Sep. 19, 2009
Indiscretion of an American Wife (1953)
Grade: 76/100

Director: Vittorio De Sica
Stars: Jennifer Jones, Montgomery Clift, Dick Beymer

How I felt about it. Here is a curiosity: an English language movie featuring two American movie stars, funded by an American producer, but set in Italy and filmed by a leading Italian director. It exists in two versions: the 90 minute Stazione Termini with Italian subtitles, and the 63 minute Indiscretion of an American Wife, distributed in America.
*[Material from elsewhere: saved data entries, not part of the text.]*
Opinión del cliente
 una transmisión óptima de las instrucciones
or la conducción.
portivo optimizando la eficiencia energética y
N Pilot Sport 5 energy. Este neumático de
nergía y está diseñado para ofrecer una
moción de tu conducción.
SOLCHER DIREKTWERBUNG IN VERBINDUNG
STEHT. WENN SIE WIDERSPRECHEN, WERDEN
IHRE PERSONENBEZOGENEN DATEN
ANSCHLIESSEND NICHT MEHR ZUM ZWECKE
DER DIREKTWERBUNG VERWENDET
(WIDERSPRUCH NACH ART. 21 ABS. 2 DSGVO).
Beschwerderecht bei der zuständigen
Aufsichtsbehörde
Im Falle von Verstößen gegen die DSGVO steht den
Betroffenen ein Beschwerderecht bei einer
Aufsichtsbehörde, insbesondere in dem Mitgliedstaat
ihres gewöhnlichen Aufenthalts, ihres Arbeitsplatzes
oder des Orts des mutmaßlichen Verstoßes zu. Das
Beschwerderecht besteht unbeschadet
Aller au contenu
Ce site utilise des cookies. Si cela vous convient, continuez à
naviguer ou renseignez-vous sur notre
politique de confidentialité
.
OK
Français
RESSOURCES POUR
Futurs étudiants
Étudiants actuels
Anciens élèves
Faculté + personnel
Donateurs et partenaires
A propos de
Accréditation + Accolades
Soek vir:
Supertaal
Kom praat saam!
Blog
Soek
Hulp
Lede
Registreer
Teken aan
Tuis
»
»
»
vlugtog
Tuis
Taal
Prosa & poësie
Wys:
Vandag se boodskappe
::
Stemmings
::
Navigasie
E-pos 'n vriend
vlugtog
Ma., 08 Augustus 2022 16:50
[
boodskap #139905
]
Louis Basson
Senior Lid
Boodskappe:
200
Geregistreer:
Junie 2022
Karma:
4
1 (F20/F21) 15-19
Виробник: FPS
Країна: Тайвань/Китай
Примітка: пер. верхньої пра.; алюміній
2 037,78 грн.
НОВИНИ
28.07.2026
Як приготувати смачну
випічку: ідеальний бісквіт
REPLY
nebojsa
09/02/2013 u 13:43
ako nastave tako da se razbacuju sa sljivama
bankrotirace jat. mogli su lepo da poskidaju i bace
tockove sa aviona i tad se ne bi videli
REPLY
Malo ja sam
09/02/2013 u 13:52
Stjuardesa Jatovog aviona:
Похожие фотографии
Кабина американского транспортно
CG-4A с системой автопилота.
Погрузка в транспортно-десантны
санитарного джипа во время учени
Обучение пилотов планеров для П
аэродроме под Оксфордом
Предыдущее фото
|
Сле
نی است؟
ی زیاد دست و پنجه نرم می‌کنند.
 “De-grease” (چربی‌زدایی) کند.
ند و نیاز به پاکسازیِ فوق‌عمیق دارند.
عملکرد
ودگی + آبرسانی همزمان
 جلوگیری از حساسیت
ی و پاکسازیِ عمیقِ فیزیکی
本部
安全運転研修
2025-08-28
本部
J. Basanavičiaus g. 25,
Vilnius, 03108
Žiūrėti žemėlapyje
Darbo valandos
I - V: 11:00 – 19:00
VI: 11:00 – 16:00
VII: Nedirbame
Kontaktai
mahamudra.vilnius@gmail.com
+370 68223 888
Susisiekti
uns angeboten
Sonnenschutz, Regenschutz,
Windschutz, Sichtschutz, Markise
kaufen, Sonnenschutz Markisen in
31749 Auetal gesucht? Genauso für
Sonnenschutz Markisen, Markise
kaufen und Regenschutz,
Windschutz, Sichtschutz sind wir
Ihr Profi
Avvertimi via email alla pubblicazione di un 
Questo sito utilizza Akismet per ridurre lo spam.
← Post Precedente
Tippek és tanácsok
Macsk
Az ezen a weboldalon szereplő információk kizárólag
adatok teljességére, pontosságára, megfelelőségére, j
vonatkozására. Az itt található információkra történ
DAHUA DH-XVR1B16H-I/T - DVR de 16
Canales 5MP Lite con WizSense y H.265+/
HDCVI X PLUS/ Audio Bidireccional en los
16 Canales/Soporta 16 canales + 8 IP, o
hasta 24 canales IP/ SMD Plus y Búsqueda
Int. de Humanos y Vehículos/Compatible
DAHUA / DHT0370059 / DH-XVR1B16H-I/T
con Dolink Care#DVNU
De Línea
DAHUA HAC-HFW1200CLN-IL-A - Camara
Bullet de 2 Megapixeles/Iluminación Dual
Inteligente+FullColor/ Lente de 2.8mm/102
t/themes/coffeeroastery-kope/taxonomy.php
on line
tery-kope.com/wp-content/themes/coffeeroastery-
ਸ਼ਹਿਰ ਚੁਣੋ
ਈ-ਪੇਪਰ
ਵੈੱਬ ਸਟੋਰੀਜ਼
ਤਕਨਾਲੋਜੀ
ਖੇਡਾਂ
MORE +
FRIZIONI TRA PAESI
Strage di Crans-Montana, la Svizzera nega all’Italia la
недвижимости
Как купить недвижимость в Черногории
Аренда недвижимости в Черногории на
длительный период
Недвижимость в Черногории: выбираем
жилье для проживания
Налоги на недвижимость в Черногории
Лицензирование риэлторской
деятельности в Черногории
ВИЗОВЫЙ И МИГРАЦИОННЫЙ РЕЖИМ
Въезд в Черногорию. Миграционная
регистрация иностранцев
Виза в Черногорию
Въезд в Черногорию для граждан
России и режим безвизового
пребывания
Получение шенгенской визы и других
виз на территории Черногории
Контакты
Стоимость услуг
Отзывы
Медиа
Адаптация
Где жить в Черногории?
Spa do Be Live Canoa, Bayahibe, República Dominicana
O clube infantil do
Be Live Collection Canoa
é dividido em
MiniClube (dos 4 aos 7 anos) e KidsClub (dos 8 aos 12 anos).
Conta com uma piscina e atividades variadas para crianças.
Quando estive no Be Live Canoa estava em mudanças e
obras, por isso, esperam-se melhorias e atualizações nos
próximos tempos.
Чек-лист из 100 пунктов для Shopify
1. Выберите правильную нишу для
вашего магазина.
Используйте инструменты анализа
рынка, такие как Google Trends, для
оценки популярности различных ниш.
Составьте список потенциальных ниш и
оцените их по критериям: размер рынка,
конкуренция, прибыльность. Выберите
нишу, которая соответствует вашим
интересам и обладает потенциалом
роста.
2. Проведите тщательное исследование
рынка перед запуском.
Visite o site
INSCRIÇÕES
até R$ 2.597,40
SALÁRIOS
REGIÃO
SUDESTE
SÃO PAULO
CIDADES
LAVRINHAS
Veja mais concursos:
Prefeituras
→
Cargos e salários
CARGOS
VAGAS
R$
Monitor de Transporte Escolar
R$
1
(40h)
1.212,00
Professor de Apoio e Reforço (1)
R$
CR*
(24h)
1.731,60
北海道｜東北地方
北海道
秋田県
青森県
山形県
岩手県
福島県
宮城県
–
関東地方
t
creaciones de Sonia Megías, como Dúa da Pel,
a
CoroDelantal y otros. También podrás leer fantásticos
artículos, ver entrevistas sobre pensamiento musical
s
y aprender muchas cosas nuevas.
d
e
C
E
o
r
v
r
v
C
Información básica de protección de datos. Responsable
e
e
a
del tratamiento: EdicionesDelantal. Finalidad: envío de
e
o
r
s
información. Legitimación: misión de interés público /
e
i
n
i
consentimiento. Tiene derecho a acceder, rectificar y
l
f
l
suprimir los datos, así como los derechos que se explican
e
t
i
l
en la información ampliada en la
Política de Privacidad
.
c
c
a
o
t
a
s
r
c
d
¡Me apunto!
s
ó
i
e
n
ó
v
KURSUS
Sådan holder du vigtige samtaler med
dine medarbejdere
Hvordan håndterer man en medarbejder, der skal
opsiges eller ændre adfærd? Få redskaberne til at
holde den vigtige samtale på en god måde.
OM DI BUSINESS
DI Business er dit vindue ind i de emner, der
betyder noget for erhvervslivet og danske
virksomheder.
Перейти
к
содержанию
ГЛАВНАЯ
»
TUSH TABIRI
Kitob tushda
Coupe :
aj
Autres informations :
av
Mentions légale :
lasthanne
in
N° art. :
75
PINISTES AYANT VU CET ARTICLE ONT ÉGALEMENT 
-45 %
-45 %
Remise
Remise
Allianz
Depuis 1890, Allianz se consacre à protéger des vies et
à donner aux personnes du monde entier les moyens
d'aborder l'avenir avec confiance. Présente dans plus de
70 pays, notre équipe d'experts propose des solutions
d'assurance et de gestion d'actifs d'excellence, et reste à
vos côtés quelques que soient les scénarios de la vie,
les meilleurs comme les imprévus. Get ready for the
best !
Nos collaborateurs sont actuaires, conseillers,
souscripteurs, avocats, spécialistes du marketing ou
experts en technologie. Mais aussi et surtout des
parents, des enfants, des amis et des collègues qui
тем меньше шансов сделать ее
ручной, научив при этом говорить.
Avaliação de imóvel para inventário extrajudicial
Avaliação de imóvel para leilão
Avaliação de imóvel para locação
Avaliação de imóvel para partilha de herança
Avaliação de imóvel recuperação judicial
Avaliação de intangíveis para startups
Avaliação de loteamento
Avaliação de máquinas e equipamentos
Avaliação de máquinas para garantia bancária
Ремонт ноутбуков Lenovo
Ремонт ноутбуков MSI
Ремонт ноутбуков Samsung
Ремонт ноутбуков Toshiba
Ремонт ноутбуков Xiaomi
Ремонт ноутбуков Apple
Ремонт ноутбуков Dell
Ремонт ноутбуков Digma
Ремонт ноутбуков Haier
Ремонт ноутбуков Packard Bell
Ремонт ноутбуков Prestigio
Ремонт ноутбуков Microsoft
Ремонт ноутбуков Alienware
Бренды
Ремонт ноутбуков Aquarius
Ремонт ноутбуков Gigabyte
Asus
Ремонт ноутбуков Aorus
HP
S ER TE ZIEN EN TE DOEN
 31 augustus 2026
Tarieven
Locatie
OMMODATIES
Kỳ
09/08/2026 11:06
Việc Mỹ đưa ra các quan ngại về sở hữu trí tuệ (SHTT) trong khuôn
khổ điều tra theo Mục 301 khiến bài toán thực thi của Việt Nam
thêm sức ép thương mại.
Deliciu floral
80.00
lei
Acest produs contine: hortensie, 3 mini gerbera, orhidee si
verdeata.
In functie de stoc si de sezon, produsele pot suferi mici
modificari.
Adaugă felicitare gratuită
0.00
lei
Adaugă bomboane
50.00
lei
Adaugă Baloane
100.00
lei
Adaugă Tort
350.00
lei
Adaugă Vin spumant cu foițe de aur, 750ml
The movie was the brainchild of David O. Selznick, the mogul who had famously made Gone With the Wind and Rebecca in 1939 and 1940. In the dozen-plus years since, Selznick became the manager of Jennifer Jones, formerly Phyllis Isley and the wife of actor Robert Walker. Selznick placed Jones into the lead role in The Song of Bernadette, a wonderful 1943 film that transformed her into a moviestar. More successful films followed, most of them produced by Selznick and all made as vehicles for the radiant Jones. Jones divorced Walker in 1945, but Selznick delayed his divorce until 1949, presumably for financial reasons. Selznick and Jones then married, and he continued to closely oversee her film career until it flagged in the late 1950s.

Indiscretion of an American Wife is about a woman (Jones) visiting relations in Italy. She falls under the spell of an intense young man (Clift). She must choose between him and her present life as wife and mother. This is also a choice between affluence and poverty, since Clift has nothing to offer her except romantic promises.

Jones was ideal as a romantic lead, although she projected such seriousness that her films tended to be tragedies. In the present movie, she was perhaps unfortunately paired with Montgomery Clift, an actor even more serious than herself. But he was a red-hot property after A Place in the Sun, and Italian neo-realist director Vittorio De Sica was highly regarded following The Bicycle Thief and Umberto D. This combination of leads and director resulted in a duly high quality, but unsurprisingly depressing movie, so slow and sad that it is difficult to watch, much less enjoy.

Naturally, Selznick has been vilified for slashing nearly a third of the running time from De Sica's cut. I have not seen the director's version (available on the Criterion video release) but apparently it focused too much on supporting Italian characters at the expense of Jennifer Jones, whose lovely visage was certainly of greatest interest to Selznick. The film's title was changed for similar reasons. The De Sica version was filmed in real time, then in vogue because of High Noon.

Jones comes off well, coming to the aid of an ill third class passenger burdened with three small children and a fourth that is on the way. In De Sica fashion, the peasant bears her burdens nobly. Her husband is gracious and the children are well behaved. The only jerk here is Clift, who wants to remove Jones from her comfortable (albeit mildly disappointing) married life to live with her in a workman's villa that lacks running water. She would likely lose contact with her young daughter, and Clift is already admitting that he will physically abuse her. But it is his intensity, however misguided, that is compelling to Jones.

Indiscretion of an American Wife is also interesting for the presence of young teenager Richard Beymer, who later played Tony in the blockbuster West Side Story. Beymer's character is a nephew to Jones, but he has an emotional attachment to her that compares with a schoolboy crush on a teacher.

Truman Capote, best known for In Cold Blood, is credited as a dialogue writer. It was his first film credit, and Selznick must have been pleased, since he also served as a writer on Jones' next film project, Beat the Devil.